[[ Supplied records, beginning ]]

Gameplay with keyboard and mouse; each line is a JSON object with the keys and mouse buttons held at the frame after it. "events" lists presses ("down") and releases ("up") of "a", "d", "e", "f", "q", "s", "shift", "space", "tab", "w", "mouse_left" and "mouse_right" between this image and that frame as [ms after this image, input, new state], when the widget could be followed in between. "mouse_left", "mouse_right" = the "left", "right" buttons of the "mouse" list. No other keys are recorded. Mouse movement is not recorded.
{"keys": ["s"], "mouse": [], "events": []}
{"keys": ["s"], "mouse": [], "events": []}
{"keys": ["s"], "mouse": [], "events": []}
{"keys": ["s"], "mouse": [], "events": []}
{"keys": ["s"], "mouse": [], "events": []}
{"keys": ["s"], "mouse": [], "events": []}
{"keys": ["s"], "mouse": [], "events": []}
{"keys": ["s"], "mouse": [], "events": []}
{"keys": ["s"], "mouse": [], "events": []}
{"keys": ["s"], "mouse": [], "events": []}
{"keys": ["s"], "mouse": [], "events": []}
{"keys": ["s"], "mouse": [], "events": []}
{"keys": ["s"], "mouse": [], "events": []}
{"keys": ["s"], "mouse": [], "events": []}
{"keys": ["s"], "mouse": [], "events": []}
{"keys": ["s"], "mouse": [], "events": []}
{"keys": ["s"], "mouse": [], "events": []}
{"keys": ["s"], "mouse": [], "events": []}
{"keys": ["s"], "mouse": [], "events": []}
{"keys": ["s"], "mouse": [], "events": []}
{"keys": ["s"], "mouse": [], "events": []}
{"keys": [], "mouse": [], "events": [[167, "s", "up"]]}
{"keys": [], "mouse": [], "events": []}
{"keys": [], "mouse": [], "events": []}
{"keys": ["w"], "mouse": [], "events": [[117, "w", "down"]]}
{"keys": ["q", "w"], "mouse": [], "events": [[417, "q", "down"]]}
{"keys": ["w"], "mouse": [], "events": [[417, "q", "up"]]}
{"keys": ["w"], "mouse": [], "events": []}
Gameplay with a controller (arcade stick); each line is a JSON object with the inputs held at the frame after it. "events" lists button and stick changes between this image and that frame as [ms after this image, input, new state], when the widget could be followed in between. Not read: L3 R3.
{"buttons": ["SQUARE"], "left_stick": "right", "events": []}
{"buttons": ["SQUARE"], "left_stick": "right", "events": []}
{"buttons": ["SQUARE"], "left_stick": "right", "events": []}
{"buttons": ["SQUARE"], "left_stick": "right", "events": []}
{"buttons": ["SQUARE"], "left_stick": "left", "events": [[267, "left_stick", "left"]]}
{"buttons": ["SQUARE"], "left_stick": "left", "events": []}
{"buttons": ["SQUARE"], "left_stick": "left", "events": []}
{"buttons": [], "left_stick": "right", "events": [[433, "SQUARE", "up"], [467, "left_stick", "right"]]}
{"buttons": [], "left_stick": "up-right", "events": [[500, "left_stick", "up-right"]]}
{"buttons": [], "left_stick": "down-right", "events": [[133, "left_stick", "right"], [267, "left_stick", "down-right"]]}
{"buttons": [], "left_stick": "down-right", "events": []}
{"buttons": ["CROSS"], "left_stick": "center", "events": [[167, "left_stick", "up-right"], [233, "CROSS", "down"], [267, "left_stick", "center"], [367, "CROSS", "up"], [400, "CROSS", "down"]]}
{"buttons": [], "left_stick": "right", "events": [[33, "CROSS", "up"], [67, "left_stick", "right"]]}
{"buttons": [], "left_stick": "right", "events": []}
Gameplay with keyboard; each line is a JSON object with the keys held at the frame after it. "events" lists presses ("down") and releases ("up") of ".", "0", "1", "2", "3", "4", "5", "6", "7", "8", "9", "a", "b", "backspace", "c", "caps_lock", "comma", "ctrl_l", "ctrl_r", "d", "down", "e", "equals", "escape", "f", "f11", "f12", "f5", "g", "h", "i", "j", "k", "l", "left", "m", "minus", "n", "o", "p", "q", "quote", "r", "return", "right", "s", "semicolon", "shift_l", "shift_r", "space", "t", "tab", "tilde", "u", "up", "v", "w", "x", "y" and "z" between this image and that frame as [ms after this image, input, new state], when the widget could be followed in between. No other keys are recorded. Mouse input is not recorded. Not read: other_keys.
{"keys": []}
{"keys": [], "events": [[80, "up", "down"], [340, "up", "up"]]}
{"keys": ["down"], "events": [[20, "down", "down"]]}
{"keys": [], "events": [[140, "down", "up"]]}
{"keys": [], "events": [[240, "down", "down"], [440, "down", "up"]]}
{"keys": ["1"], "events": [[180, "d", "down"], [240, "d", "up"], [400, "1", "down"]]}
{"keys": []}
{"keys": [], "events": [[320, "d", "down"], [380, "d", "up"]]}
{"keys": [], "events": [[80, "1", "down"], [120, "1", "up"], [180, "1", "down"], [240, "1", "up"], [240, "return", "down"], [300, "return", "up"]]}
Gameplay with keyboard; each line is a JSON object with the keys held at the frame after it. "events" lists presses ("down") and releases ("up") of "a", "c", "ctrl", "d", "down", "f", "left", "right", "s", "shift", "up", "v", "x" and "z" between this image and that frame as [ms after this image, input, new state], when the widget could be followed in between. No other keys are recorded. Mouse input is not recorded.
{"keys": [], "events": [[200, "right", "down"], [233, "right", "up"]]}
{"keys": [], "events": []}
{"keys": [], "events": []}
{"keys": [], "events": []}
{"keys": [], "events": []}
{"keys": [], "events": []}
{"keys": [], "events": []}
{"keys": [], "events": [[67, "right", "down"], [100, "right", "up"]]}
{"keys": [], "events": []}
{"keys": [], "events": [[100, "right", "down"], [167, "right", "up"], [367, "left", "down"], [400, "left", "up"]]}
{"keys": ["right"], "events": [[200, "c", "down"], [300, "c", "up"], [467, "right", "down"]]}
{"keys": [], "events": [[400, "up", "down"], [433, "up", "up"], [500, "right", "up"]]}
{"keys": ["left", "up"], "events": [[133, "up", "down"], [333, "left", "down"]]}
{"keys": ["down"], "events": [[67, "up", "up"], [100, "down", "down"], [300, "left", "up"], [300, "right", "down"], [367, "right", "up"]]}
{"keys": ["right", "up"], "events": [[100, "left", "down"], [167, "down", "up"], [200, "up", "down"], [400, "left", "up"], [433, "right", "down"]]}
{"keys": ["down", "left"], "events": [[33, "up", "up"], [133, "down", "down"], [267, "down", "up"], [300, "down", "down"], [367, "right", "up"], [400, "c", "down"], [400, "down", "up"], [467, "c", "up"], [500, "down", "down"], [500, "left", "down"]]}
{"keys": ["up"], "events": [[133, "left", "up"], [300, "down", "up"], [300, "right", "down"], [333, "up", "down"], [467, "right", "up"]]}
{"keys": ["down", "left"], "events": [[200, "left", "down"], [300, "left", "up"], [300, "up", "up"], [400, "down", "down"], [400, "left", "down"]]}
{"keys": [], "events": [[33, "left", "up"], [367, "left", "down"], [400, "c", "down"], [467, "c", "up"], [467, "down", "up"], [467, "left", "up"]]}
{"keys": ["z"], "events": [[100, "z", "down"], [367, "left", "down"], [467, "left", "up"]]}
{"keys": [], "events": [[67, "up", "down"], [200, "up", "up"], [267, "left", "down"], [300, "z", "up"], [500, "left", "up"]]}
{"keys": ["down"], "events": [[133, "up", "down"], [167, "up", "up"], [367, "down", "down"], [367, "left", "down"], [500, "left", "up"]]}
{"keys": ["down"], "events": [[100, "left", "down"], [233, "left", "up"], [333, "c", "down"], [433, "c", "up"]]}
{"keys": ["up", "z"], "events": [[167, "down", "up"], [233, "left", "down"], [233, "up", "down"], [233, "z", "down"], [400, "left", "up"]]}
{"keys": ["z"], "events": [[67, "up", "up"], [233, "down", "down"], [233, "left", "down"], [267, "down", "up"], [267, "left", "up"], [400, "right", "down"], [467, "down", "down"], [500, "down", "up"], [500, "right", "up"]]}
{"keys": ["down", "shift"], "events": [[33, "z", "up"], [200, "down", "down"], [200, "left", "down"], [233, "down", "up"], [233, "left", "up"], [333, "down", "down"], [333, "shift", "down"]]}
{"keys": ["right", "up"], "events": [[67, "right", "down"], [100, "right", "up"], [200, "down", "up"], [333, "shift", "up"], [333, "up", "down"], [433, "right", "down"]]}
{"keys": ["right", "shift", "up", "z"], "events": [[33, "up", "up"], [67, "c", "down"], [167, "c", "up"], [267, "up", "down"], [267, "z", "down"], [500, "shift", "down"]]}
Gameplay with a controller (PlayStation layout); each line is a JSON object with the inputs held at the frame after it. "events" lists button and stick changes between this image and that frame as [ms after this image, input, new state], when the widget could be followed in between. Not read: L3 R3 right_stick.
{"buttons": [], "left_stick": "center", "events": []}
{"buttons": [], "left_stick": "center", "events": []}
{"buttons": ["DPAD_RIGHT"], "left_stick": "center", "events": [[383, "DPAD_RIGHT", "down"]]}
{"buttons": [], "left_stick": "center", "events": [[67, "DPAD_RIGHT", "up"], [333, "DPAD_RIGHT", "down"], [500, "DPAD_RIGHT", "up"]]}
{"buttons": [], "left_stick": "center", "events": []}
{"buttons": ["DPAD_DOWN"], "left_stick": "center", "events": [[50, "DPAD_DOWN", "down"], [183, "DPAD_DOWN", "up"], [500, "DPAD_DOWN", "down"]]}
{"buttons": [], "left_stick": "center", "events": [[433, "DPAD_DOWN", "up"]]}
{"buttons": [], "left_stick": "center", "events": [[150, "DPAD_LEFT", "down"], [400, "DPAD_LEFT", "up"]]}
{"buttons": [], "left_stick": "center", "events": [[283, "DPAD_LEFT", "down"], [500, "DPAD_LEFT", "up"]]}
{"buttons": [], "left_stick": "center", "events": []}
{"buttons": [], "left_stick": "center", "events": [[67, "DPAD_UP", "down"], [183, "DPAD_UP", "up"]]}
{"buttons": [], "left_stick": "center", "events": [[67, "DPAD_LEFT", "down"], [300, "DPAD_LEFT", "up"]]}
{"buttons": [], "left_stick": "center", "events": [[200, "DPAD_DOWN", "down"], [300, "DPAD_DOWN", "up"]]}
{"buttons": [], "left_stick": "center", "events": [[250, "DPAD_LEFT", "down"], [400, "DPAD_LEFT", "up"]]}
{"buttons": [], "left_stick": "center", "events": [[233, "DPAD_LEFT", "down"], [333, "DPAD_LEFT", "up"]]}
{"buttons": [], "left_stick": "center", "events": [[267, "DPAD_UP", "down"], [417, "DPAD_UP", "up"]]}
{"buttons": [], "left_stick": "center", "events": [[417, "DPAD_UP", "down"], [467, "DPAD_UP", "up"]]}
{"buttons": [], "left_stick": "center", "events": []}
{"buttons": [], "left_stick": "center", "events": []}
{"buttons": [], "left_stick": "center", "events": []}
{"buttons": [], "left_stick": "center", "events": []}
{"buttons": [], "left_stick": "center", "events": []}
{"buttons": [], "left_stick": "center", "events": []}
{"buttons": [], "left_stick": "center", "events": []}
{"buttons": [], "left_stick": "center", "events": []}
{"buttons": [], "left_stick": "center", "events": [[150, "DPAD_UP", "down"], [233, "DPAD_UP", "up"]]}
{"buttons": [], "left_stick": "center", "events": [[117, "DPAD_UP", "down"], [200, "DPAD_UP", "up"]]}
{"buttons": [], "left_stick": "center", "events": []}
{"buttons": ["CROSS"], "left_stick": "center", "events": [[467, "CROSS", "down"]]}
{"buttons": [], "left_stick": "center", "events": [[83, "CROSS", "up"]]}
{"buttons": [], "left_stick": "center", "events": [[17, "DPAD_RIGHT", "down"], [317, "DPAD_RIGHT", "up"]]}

[[ Supplied records, end ]]

● **What to do**:
Look through the entries above, and wherever a line holds the word "controller", copy it.

● **Reply to the exercise**:
Gameplay with a controller (arcade stick); each line is a JSON object with the inputs held at the frame after it. "events" lists button and stick changes between this image and that frame as [ms after this image, input, new state], when the widget could be followed in between. Not read: L3 R3.
Gameplay with a controller (PlayStation layout); each line is a JSON object with the inputs held at the frame after it. "events" lists button and stick changes between this image and that frame as [ms after this image, input, new state], when the widget could be followed in between. Not read: L3 R3 right_stick.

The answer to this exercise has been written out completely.